Task objective - Repeat word for word the lines of the entries below, from the very first line through the line that contains "fica localizado na", including both.

----

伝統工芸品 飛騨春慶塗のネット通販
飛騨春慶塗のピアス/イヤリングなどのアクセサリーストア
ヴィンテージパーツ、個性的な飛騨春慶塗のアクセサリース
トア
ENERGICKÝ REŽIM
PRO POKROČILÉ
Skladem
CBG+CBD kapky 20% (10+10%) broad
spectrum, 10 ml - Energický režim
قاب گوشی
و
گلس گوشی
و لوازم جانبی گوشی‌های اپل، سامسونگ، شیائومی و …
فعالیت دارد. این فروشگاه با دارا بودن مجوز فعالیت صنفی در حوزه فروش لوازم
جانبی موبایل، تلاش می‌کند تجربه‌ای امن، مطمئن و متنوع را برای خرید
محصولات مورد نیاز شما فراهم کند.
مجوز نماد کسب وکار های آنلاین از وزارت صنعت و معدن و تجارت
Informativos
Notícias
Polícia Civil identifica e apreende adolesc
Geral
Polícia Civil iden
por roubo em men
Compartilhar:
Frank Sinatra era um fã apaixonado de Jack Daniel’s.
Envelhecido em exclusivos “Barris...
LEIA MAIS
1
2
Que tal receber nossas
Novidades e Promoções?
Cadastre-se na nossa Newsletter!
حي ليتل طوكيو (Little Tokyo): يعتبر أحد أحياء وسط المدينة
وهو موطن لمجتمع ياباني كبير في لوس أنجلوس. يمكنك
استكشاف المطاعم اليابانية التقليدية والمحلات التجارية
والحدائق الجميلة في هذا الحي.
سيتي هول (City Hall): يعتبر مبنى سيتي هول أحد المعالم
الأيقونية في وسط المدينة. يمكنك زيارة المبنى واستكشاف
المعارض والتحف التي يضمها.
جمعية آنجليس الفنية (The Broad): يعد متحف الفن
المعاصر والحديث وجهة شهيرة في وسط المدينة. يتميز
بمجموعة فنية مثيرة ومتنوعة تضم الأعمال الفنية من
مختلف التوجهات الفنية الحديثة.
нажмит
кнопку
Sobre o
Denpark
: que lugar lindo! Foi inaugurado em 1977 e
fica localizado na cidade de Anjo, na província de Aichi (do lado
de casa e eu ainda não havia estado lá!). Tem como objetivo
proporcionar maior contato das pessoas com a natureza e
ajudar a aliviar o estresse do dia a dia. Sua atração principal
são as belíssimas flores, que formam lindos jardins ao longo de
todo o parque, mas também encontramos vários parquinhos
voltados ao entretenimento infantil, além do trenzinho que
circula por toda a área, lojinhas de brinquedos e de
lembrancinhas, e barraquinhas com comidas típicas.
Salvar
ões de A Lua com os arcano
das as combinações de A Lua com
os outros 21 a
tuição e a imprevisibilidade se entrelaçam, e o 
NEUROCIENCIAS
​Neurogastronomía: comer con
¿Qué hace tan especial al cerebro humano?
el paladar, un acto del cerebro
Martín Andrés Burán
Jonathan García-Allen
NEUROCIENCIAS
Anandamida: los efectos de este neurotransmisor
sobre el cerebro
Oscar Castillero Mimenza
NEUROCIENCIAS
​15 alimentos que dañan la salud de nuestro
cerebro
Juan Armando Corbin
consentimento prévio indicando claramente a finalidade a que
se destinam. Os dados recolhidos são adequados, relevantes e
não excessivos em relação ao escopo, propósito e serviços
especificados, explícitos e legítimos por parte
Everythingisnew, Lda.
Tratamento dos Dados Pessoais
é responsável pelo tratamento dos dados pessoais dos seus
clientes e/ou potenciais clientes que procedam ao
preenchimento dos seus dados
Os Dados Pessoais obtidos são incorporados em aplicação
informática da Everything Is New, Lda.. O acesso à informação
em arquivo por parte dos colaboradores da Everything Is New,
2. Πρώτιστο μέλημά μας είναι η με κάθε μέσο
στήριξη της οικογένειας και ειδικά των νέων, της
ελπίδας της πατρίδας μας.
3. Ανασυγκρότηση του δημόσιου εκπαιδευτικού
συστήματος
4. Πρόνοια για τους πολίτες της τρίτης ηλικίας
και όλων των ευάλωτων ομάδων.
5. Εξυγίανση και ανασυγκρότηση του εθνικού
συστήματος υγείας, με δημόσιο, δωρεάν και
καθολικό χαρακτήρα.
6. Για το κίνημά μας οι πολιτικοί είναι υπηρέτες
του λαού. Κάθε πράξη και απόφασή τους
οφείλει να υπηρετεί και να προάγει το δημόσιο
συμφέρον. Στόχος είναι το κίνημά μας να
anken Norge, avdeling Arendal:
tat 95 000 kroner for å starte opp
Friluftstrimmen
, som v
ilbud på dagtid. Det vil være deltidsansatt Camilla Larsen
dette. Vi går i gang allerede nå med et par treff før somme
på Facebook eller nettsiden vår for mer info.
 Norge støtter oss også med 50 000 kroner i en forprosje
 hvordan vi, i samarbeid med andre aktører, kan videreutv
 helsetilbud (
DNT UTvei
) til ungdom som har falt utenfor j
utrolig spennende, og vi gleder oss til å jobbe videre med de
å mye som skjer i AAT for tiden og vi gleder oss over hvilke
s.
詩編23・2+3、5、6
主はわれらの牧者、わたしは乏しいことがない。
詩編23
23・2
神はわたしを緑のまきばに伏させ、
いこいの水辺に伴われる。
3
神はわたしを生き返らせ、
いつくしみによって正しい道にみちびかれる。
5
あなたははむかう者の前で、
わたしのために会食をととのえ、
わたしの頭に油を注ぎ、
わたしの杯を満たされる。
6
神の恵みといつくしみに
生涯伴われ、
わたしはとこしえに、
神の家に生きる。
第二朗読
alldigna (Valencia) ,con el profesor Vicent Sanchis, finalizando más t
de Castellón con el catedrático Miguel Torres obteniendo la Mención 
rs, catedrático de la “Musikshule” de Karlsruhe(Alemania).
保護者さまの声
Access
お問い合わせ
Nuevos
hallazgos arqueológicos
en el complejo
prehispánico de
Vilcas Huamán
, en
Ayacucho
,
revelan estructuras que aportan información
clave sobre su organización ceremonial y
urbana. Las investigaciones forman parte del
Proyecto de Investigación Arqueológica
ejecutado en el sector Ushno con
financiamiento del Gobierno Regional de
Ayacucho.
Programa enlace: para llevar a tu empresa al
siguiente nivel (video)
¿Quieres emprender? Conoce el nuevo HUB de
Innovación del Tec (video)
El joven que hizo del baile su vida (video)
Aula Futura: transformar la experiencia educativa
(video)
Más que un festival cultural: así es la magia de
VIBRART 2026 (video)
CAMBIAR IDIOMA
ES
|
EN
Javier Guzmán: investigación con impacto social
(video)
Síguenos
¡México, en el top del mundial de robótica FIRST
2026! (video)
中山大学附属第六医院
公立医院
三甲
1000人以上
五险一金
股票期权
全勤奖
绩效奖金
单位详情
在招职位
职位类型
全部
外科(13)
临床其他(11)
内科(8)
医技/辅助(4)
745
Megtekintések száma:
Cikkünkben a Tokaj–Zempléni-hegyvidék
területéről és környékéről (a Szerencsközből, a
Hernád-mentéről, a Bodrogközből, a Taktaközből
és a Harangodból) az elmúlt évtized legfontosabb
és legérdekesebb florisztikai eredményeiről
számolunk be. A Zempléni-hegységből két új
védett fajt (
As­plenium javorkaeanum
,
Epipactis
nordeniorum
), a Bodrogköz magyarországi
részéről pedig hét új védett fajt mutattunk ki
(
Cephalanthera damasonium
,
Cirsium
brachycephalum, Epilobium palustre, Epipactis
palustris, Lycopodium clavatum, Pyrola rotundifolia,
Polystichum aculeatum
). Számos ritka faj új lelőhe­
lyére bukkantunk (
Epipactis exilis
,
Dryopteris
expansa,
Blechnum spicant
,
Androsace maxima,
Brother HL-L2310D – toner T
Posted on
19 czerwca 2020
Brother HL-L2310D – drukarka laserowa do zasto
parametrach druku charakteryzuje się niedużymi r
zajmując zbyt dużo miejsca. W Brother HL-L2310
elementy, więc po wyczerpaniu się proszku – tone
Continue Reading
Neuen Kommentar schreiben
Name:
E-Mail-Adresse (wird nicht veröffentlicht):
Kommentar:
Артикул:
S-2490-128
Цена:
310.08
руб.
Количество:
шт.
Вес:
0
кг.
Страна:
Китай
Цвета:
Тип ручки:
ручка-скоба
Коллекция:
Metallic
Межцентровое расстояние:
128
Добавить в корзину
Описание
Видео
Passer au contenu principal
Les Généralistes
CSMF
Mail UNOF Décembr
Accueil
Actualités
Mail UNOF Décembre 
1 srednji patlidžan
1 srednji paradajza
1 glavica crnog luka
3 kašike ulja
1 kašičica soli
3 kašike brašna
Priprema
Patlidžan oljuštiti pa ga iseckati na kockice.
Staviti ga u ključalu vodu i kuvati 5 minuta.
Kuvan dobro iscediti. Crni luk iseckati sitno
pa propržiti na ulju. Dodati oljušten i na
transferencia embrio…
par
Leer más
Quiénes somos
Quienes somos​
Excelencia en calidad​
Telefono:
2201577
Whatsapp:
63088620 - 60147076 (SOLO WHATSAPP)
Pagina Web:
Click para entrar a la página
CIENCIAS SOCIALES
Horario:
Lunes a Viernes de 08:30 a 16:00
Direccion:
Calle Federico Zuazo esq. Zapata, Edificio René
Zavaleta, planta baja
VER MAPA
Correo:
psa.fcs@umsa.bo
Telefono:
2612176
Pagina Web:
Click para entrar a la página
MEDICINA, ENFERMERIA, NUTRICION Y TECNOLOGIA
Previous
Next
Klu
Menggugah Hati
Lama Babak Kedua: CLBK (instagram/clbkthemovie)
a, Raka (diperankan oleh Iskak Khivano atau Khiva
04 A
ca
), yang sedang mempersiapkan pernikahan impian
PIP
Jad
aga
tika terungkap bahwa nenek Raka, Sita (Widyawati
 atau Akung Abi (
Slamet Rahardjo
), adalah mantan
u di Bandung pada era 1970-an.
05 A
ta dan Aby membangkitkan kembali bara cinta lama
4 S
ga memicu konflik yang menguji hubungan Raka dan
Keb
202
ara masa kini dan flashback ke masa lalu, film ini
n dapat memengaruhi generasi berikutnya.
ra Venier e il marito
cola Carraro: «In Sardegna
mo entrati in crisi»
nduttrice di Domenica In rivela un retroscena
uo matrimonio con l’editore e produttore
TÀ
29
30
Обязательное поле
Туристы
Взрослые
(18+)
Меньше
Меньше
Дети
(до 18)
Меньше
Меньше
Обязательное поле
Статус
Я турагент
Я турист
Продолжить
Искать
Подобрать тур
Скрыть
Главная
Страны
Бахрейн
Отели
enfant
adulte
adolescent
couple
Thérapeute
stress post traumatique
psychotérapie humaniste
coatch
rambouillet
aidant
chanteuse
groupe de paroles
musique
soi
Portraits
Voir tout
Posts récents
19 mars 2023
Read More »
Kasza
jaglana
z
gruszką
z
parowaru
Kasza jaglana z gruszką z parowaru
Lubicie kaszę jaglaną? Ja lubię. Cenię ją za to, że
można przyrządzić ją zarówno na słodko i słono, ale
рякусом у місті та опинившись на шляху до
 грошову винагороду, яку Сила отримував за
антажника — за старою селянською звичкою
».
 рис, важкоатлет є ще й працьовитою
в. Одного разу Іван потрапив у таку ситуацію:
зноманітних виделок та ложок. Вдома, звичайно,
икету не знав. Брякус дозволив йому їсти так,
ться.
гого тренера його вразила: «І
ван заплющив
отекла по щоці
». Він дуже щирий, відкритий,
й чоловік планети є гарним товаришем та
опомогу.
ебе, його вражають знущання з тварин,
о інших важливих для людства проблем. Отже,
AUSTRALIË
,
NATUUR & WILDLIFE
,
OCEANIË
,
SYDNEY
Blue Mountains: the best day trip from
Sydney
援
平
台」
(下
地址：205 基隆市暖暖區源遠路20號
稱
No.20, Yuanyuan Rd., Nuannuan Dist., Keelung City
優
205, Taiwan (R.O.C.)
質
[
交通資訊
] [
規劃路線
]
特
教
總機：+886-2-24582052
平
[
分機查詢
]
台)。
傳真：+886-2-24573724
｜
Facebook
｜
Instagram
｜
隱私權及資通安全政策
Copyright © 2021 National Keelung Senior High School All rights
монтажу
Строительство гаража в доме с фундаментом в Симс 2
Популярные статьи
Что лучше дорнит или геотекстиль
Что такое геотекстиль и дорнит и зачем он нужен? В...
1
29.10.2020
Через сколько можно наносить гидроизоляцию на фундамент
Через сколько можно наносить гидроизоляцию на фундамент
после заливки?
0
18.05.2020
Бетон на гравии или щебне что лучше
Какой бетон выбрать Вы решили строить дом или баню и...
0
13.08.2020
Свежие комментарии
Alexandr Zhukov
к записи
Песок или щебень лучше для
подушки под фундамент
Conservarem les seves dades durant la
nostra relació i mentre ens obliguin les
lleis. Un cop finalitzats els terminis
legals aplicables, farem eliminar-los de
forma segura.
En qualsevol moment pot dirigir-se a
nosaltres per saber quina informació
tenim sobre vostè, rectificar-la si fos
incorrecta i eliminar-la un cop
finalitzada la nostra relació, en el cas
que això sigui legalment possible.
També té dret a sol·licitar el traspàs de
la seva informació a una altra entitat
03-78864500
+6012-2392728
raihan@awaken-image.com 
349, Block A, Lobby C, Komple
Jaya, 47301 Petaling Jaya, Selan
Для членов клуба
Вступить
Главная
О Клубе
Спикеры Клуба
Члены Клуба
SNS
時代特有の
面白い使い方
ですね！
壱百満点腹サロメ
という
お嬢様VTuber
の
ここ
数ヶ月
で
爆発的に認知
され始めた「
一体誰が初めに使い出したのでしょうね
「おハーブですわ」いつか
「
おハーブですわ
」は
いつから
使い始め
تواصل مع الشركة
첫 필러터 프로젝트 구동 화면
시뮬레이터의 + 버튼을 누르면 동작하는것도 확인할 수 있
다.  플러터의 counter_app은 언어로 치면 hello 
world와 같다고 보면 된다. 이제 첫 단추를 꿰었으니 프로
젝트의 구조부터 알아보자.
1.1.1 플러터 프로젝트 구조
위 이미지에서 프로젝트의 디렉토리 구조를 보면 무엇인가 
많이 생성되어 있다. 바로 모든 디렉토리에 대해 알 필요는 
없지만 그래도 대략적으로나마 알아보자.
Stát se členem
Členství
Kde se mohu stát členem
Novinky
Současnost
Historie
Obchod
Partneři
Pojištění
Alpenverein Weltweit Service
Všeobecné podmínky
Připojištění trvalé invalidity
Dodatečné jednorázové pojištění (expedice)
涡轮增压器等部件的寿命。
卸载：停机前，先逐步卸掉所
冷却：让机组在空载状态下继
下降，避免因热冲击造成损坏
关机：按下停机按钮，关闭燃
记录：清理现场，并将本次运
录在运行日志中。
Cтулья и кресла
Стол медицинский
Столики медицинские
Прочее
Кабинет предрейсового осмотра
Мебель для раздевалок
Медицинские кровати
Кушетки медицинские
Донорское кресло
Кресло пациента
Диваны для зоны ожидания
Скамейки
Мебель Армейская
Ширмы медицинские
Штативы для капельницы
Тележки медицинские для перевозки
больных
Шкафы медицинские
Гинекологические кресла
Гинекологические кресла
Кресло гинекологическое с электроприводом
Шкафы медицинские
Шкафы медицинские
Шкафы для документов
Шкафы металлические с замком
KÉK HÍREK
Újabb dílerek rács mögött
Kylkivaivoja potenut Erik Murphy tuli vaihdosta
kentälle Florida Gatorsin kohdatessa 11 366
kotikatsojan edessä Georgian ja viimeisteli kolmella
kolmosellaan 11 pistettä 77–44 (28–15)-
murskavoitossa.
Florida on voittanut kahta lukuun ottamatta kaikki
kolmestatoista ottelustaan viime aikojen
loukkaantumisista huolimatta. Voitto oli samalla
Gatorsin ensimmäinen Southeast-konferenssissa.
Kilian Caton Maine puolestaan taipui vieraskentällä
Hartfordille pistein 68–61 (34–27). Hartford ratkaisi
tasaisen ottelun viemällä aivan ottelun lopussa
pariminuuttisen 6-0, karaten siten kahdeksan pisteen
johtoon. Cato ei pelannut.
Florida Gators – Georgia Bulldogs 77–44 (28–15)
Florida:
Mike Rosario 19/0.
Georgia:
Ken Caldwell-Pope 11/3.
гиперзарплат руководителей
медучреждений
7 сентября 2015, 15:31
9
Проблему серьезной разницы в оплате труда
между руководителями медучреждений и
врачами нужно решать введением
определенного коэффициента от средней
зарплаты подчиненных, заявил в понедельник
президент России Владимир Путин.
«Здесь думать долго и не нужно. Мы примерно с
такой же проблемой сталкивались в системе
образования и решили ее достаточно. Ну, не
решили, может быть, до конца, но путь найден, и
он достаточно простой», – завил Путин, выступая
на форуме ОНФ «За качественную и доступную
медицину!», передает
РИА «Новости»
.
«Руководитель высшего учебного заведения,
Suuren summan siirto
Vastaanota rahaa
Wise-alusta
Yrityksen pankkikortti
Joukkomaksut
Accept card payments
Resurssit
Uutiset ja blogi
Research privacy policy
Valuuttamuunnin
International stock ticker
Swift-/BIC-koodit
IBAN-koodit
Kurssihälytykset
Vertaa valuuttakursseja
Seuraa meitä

----

Exercise result -
伝統工芸品 飛騨春慶塗のネット通販
飛騨春慶塗のピアス/イヤリングなどのアクセサリーストア
ヴィンテージパーツ、個性的な飛騨春慶塗のアクセサリース
トア
ENERGICKÝ REŽIM
PRO POKROČILÉ
Skladem
CBG+CBD kapky 20% (10+10%) broad
spectrum, 10 ml - Energický režim
قاب گوشی
و
گلس گوشی
و لوازم جانبی گوشی‌های اپل، سامسونگ، شیائومی و …
فعالیت دارد. این فروشگاه با دارا بودن مجوز فعالیت صنفی در حوزه فروش لوازم
جانبی موبایل، تلاش می‌کند تجربه‌ای امن، مطمئن و متنوع را برای خرید
محصولات مورد نیاز شما فراهم کند.
مجوز نماد کسب وکار های آنلاین از وزارت صنعت و معدن و تجارت
Informativos
Notícias
Polícia Civil identifica e apreende adolesc
Geral
Polícia Civil iden
por roubo em men
Compartilhar:
Frank Sinatra era um fã apaixonado de Jack Daniel’s.
Envelhecido em exclusivos “Barris...
LEIA MAIS
1
2
Que tal receber nossas
Novidades e Promoções?
Cadastre-se na nossa Newsletter!
حي ليتل طوكيو (Little Tokyo): يعتبر أحد أحياء وسط المدينة
وهو موطن لمجتمع ياباني كبير في لوس أنجلوس. يمكنك
استكشاف المطاعم اليابانية التقليدية والمحلات التجارية
والحدائق الجميلة في هذا الحي.
سيتي هول (City Hall): يعتبر مبنى سيتي هول أحد المعالم
الأيقونية في وسط المدينة. يمكنك زيارة المبنى واستكشاف
المعارض والتحف التي يضمها.
جمعية آنجليس الفنية (The Broad): يعد متحف الفن
المعاصر والحديث وجهة شهيرة في وسط المدينة. يتميز
بمجموعة فنية مثيرة ومتنوعة تضم الأعمال الفنية من
مختلف التوجهات الفنية الحديثة.
нажмит
кнопку
Sobre o
Denpark
: que lugar lindo! Foi inaugurado em 1977 e
fica localizado na cidade de Anjo, na província de Aichi (do lado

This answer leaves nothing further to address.